### ASSIGNMENT:
Render the records below as a numbered list, starting at the line that contains "After each image, state" and continuing through the end of the records, with both ends included. Omit blank lines and the pictures.

********************

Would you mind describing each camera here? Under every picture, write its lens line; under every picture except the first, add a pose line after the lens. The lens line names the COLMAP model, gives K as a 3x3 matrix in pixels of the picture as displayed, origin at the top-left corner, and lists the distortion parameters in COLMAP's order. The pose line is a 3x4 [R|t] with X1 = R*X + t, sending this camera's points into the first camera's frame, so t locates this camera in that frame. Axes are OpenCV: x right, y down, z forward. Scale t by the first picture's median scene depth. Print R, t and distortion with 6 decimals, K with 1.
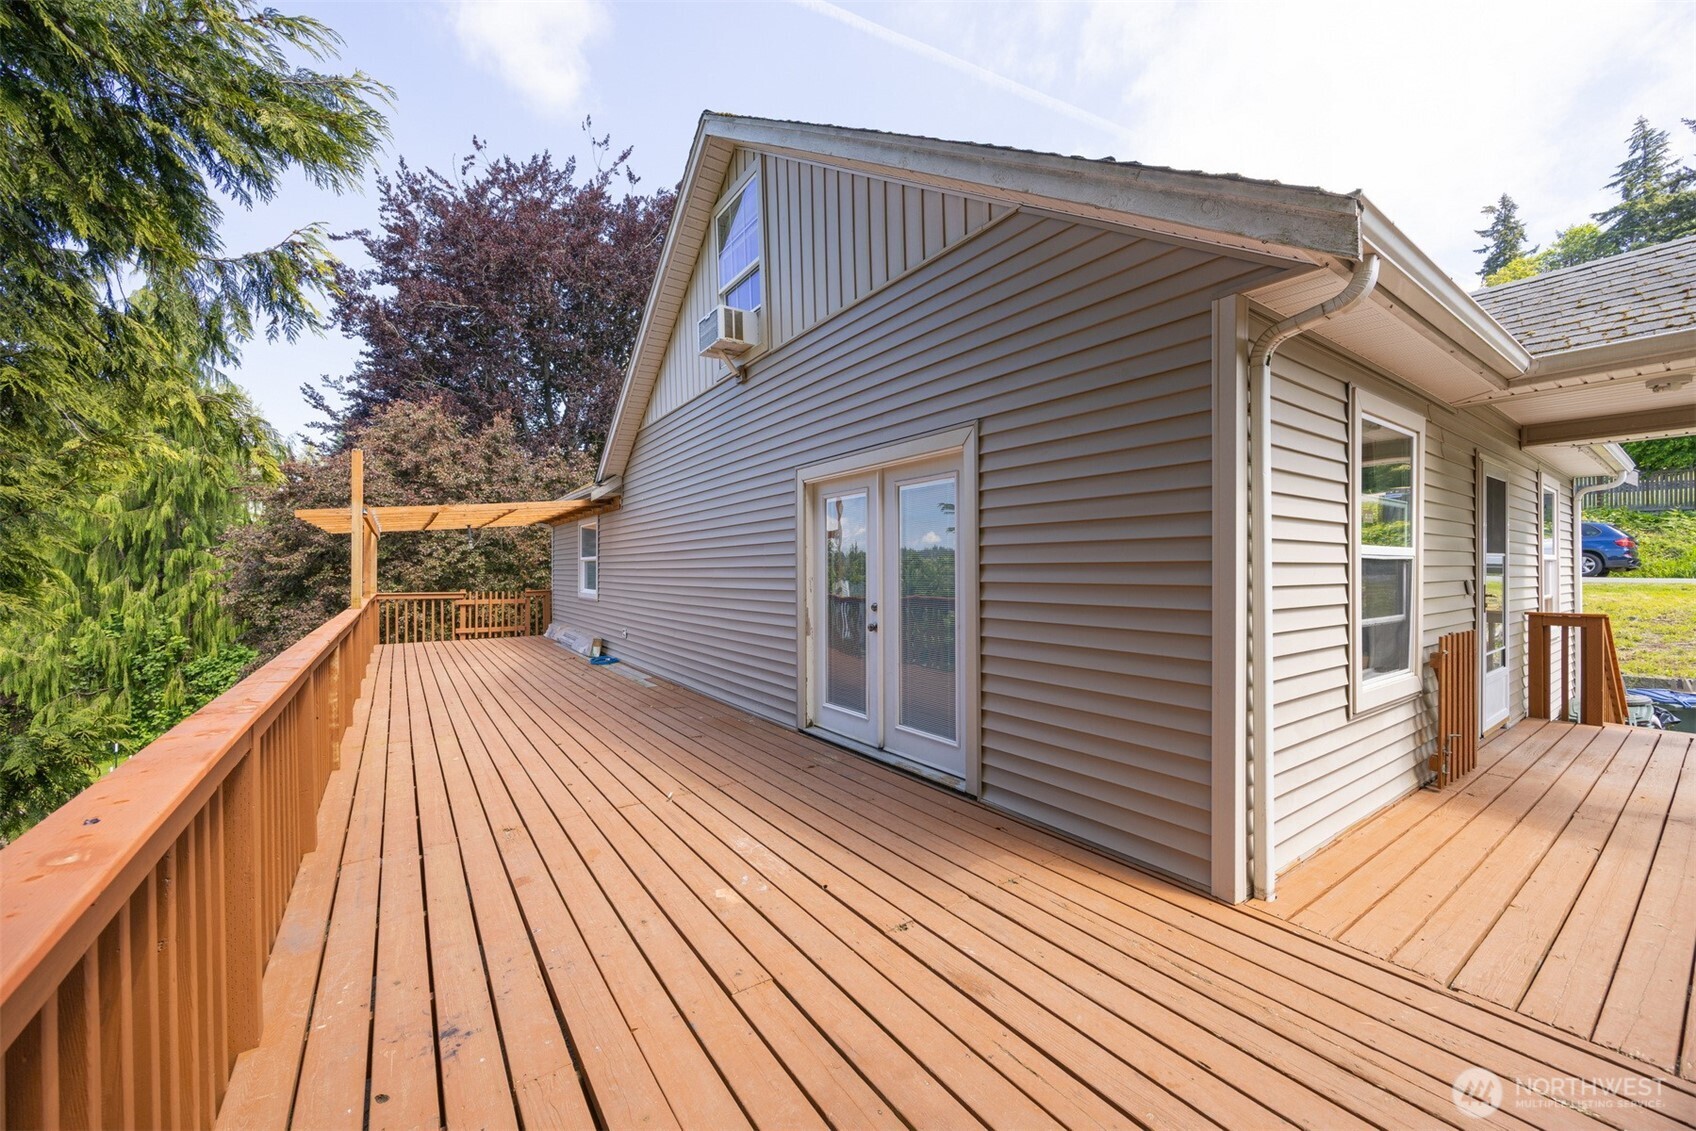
lens RADIAL K [[652.1, 0, 848.0], [0, 652.1, 565.5], [0, 0, 1]] dist [-0.001030, -0.000049]
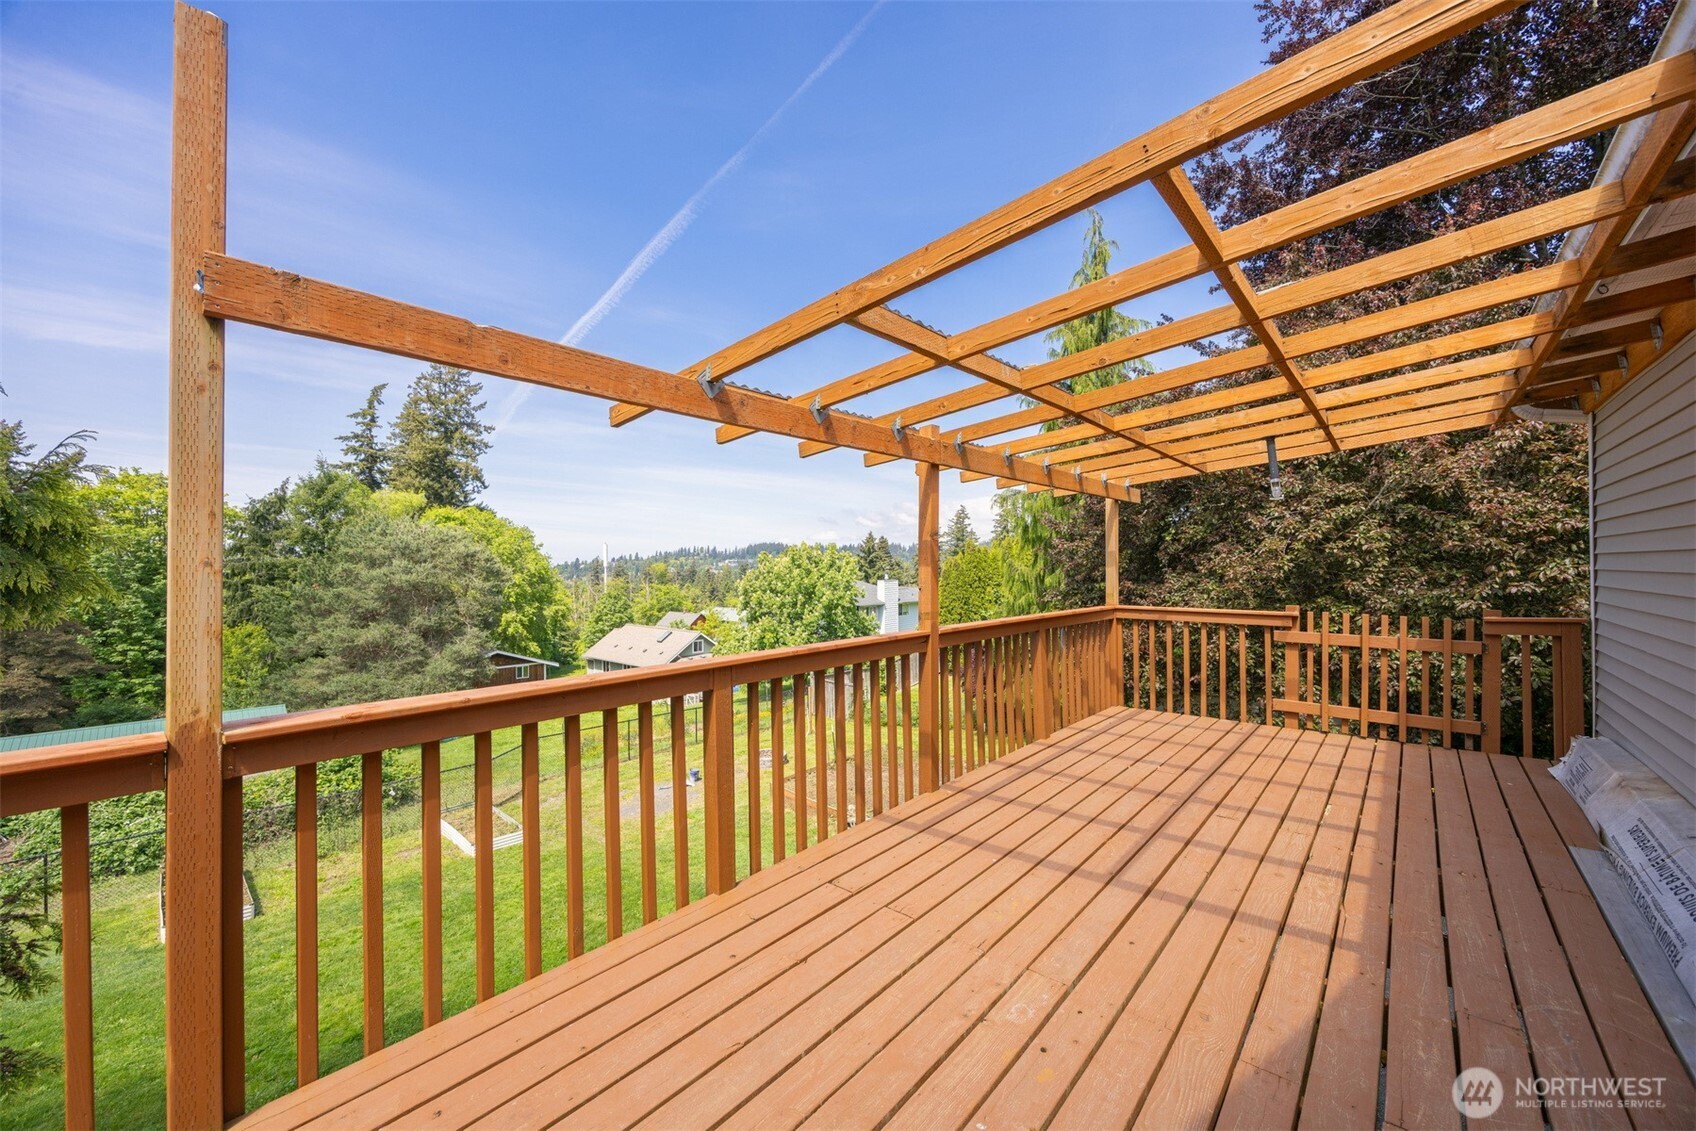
lens RADIAL K [[652.1, 0, 848.0], [0, 652.1, 565.5], [0, 0, 1]] dist [-0.001030, -0.000049]
pose [[0.248890, 0.004466, -0.968521, -0.238582], [0.013529, 0.999876, 0.008088, 0.003515], [0.968437, -0.015116, 0.248799, 0.572414]]
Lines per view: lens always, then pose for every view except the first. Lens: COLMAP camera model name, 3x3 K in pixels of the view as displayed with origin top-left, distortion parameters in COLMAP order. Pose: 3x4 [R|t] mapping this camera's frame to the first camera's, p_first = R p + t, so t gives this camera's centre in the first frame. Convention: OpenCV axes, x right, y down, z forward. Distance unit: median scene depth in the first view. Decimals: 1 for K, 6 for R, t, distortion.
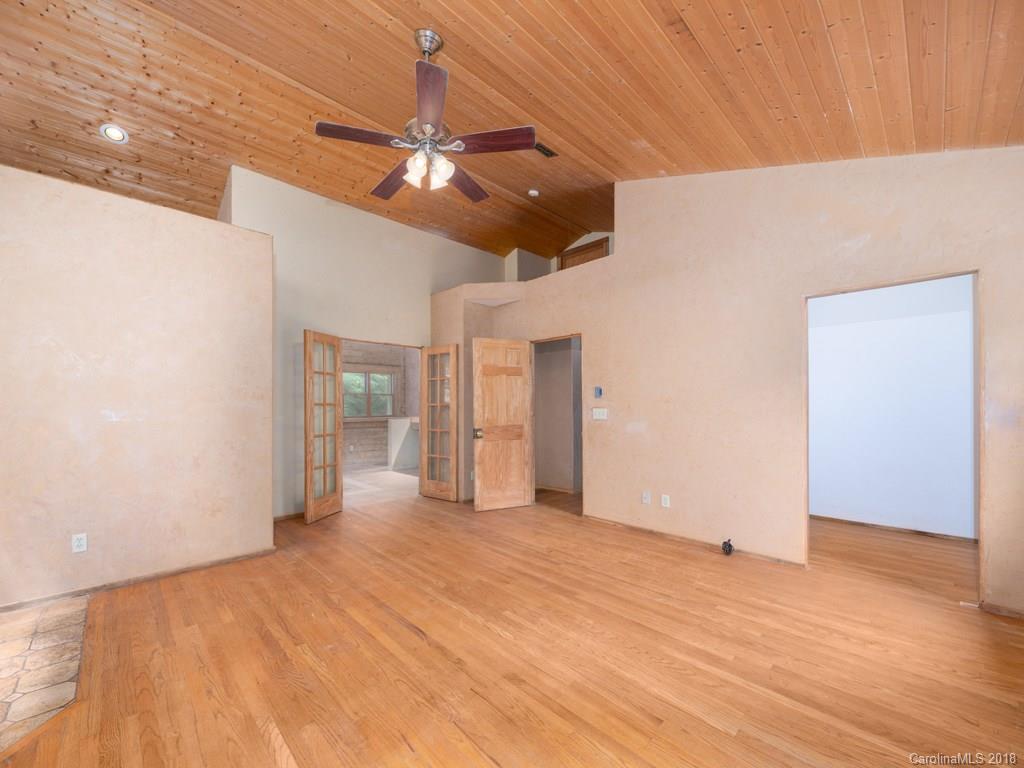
lens RADIAL K [[423.6, 0, 512.6], [0, 423.6, 400.8], [0, 0, 1]] dist [-0.000180, -0.000860]
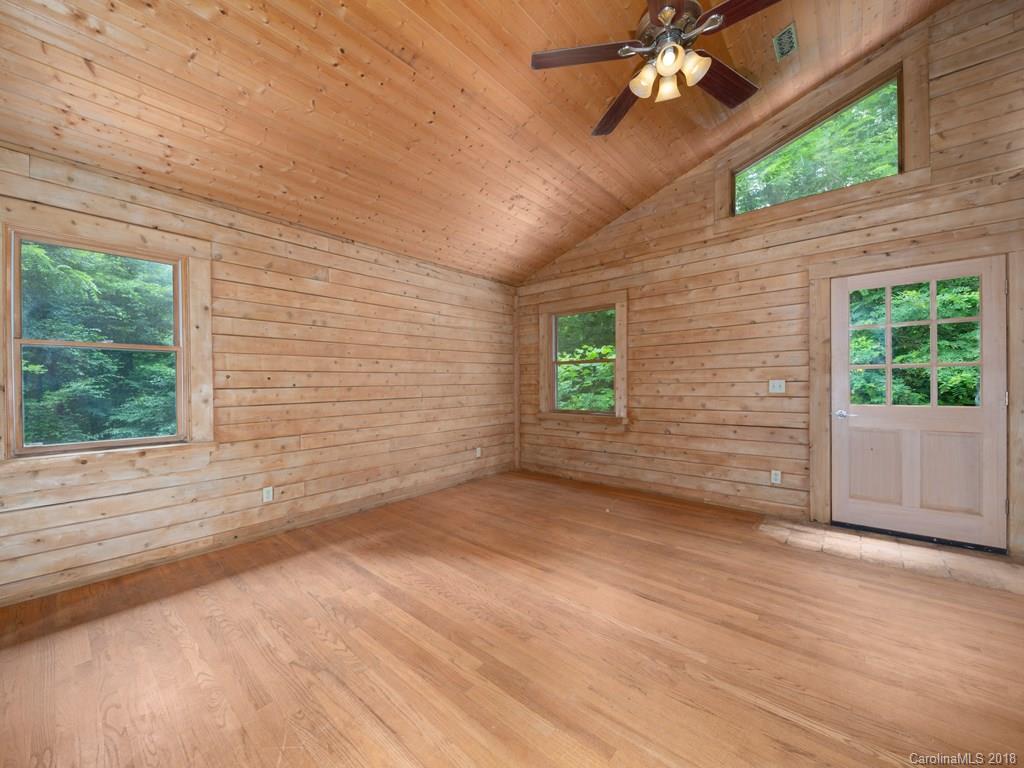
lens RADIAL K [[376.2, 0, 507.8], [0, 376.2, 387.4], [0, 0, 1]] dist [-0.001755, -0.000571]
pose [[-0.998981, 0.009067, -0.044216, 0.147010], [0.008880, 0.999951, 0.004417, 0.016151], [0.044254, 0.004020, -0.999012, 1.793709]]
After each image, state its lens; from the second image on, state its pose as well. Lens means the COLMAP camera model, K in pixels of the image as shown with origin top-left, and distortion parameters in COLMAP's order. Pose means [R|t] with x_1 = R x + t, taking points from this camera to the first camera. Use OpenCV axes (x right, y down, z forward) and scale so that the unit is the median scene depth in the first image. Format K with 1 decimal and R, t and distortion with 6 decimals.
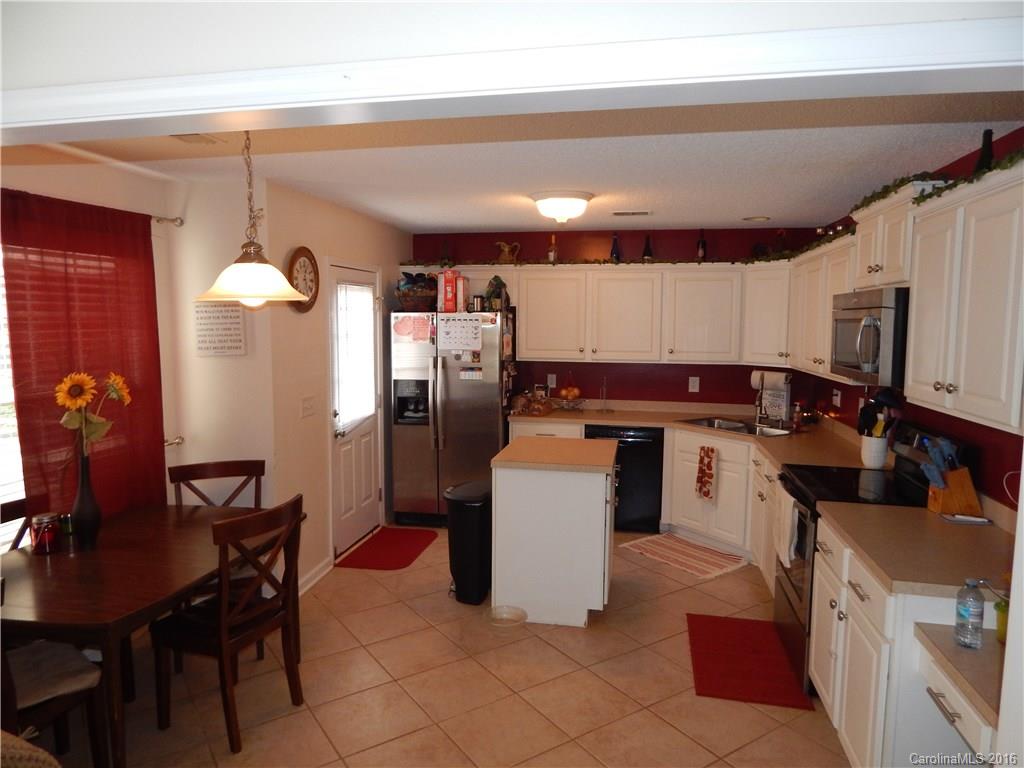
lens RADIAL K [[691.6, 0, 507.5], [0, 691.6, 383.4], [0, 0, 1]] dist [0.022193, -0.003842]
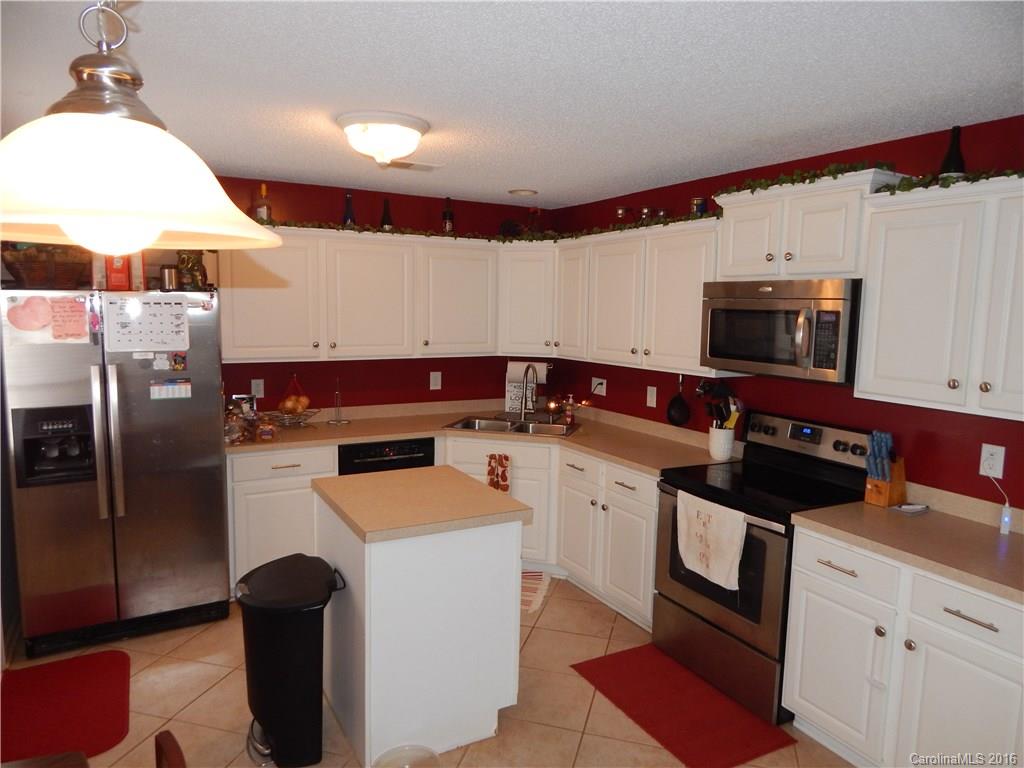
lens RADIAL K [[691.6, 0, 515.2], [0, 691.6, 380.7], [0, 0, 1]] dist [0.022193, -0.003842]
pose [[0.763657, -0.066989, 0.642137, -0.221305], [0.050004, 0.997752, 0.044620, -0.033965], [-0.643683, -0.001965, 0.765290, 0.307595]]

********************

### SOLUTION FOR THIS TASK:
1. After each image, state its lens; from the second image on, state its pose as well. Lens means the COLMAP camera model, K in pixels of the image as shown with origin top-left, and distortion parameters in COLMAP's order. Pose means [R|t] with x_1 = R x + t, taking points from this camera to the first camera. Use OpenCV axes (x right, y down, z forward) and scale so that the unit is the median scene depth in the first image. Format K with 1 decimal and R, t and distortion with 6 decimals.
2. lens RADIAL K [[691.6, 0, 507.5], [0, 691.6, 383.4], [0, 0, 1]] dist [0.022193, -0.003842]
3. lens RADIAL K [[691.6, 0, 515.2], [0, 691.6, 380.7], [0, 0, 1]] dist [0.022193, -0.003842]
4. pose [[0.763657, -0.066989, 0.642137, -0.221305], [0.050004, 0.997752, 0.044620, -0.033965], [-0.643683, -0.001965, 0.765290, 0.307595]]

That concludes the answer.